From the forum thread on searching a C++ string for a non-ASCII character, copy word for word the part that begins at the words "In all other" and stops after the words "the workaround below.)".

● PASSAGE
"""

How to search a non-ASCII character in a c++ string? - c++

string s="x1→(y1⊕y2)∧z3";
for(auto i=s.begin(); i!=s.end();i++){
if(*i=='→'){
...
}
}
The char comparing is definitely wrong, what's the correct way to do it? I am using vs2013.

First you need some basic understanding of how programs handle Unicode. Otherwise, you should read up, I quite like this post on Joel on Software.
You actually have 2 problems here:
Problem #1: getting the string into your program
Your first problem is getting that actual string in your string s. Depending on the encoding of your source code file, MSVC may corrupt any non-ASCII characters in that string.
either save your C++ file as UTF-16 (which Windows confusingly calls Unicode), and use whcar_t and wstring (effectively encoding the expression as UTF-16). Saving as UTF-8 with BOM will also work. Any other encoding and your L"..." character literals will contain the wrong characters.
Note that other platforms may define wchar_t as 4 bytes instead of 2. So the handling of characters above U+FFFF will be non-portable.
In all other cases, you can't just write those characters in your source file. The most portable way is encoding your string literals as UTF-8, using \x escape codes for all non-ASCII characters. Like this: "x1\xe2\x86\x92a\xe2\x8a\x95" "b)" rather than "x1→(a⊕b)".
And yes, that's as unreadable and cumbersome as it gets. The root problem is MSVC doesn't really support using UTF-8. You can go through this question here for an overview: How to create a UTF-8 string literal in Visual C++ 2008 .
But, also consider how often those strings will actually show up in your source code.
Problem #2: finding the character
(If you're using UTF-16, you can just find the L'→' character, since that character is representable as one whcar_t. For characters above U+FFFF you'll have to use the wide version of the workaround below.)

"""

● PROVIDED MATERIAL

"""

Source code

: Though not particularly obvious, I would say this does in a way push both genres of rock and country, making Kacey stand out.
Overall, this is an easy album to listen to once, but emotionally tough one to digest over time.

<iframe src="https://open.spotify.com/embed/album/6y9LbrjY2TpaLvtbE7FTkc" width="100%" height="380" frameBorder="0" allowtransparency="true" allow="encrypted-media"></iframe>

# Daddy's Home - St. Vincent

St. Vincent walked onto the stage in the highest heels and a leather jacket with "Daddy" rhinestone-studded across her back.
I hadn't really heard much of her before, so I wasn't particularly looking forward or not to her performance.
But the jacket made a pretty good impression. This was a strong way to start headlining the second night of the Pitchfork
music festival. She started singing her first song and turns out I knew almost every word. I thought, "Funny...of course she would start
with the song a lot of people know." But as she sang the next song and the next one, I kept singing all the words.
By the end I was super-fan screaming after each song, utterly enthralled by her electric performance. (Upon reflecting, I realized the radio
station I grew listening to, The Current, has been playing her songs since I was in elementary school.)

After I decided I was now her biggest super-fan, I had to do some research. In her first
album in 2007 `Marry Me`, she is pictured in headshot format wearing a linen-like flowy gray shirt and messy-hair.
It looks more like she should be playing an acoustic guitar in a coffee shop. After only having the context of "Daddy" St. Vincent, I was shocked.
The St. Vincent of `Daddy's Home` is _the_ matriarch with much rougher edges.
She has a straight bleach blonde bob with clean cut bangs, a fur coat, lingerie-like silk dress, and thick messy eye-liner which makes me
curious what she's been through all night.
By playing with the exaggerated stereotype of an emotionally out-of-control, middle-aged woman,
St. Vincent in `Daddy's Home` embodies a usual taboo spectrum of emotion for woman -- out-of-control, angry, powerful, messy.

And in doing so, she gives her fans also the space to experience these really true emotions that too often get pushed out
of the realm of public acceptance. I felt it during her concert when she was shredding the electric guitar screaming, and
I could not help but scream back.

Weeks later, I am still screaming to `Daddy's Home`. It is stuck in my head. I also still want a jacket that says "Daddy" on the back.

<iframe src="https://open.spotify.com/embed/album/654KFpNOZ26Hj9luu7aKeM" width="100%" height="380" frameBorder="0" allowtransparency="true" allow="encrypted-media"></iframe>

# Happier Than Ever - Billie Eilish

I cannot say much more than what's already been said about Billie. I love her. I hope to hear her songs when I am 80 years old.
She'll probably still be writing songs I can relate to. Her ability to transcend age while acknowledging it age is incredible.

"""

● EXERCISE OUTPUT
In all other cases, you can't just write those characters in your source file. The most portable way is encoding your string literals as UTF-8, using \x escape codes for all non-ASCII characters. Like this: "x1\xe2\x86\x92a\xe2\x8a\x95" "b)" rather than "x1→(a⊕b)".
And yes, that's as unreadable and cumbersome as it gets. The root problem is MSVC doesn't really support using UTF-8. You can go through this question here for an overview: How to create a UTF-8 string literal in Visual C++ 2008 .
But, also consider how often those strings will actually show up in your source code.
Problem #2: finding the character
(If you're using UTF-16, you can just find the L'→' character, since that character is representable as one whcar_t. For characters above U+FFFF you'll have to use the wide version of the workaround below.)